Which of the media that you work in do you feel most at home?
Hmph. As long as I’m working, and making, and thinking about what I’m making and how it ends up, I think that’s when I feel at home. Just how successful I am at my finished product, at my idea – that’s probably the most important thing. I mean, when I worked at the corporate level for designing and things like that and I had a lot of people to orchestrate, to decorate tile, my art was my landscaping at my house, and I was dealing with color and texture and size and things like that, and so that was my art. So I just go back to a design, and an idea, and how well I can execute it, and then the final product or final outcome of that idea, and the design, and that can be, you know, gardening and landscaping, or building the building, I mean just building this place, you know. It’s all – it’s all the same to me, and so some things are more familiar, and some things are new, and they all share, they all have their importance at different times, you know, yeah. So I can’t pick one! [laughs] It’s too difficult, you know? Why limit your possibilities? Even, you know, when I look at my friends who stayed with their mediums and things like that, potters and sculptors, or whatever, um, you know – I went to work for a corporation, and it was no longer all about me, it was, you know, the corporation – they wanted certain things, they wanted to develop a design line, they wanted more design and decoration and color to their work, so it was finding people with certain knowledges to get to the final product, and so I did a lot of collaboration. And you know there’s something to that, working with other people, and everybody has good ideas, and if you can arrive at a, at a common ground and a decision and come up with a final end product or resolution, that can be just as gratifying as doing it yourself. Maybe more, in a sense, you know, to work with a group of people and come up with something that’s worthwhile.

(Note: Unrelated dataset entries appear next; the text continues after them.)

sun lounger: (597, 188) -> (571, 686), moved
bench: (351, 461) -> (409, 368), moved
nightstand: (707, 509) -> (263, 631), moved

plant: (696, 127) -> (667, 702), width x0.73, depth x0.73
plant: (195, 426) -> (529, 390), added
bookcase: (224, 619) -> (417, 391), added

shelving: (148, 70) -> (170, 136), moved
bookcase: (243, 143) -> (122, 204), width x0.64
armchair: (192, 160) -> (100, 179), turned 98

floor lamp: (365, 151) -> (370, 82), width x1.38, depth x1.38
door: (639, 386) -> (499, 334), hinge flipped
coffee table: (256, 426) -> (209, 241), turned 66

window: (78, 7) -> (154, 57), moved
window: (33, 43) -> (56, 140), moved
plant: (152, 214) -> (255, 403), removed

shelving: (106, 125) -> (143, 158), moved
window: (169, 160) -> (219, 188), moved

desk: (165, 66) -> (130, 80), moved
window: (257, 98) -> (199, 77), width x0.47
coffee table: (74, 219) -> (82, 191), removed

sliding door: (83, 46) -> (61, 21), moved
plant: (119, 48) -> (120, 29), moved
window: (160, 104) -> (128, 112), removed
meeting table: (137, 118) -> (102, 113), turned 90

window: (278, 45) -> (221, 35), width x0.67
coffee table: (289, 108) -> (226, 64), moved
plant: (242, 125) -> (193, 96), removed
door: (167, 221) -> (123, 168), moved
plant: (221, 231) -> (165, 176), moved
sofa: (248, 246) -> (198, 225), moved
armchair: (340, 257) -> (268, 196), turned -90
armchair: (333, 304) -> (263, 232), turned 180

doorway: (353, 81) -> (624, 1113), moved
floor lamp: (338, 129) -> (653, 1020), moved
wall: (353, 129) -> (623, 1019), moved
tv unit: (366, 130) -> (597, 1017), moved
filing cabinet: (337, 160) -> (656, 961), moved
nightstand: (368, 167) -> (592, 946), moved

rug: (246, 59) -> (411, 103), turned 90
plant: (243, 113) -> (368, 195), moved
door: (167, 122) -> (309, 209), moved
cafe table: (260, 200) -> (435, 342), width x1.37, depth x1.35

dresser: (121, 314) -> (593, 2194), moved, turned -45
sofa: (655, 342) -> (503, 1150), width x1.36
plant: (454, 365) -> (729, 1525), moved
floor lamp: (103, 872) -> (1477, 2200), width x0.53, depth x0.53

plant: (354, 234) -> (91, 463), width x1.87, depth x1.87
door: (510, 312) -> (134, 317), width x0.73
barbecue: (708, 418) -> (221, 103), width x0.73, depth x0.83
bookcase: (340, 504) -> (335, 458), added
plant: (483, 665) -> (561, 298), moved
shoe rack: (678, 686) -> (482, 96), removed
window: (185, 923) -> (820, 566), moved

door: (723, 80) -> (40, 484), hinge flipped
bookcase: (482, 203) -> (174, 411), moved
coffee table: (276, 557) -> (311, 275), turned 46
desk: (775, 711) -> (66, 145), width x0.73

It’s a different kind of creativity.
It is – it really is. Yeah, it really is. You have to give and take more, you know? And listen to other people’s ideas, and look at what they’re saying in terms of artistic people – what is their design? What is their color sense? You know, what is their vision? You know, it’s pretty easy for you to understand your vision, pretty much so, until it’s finally realized, but other people have different ideas and different visions, and then how – and it’s important to understand that and then how can you put the two together, or do they go together, or is, maybe their vision is better, and you just go, okay, let’s do your thing. You know, it’s – that was a good test, good test. Now it’s me makin’ the decisions [laughing].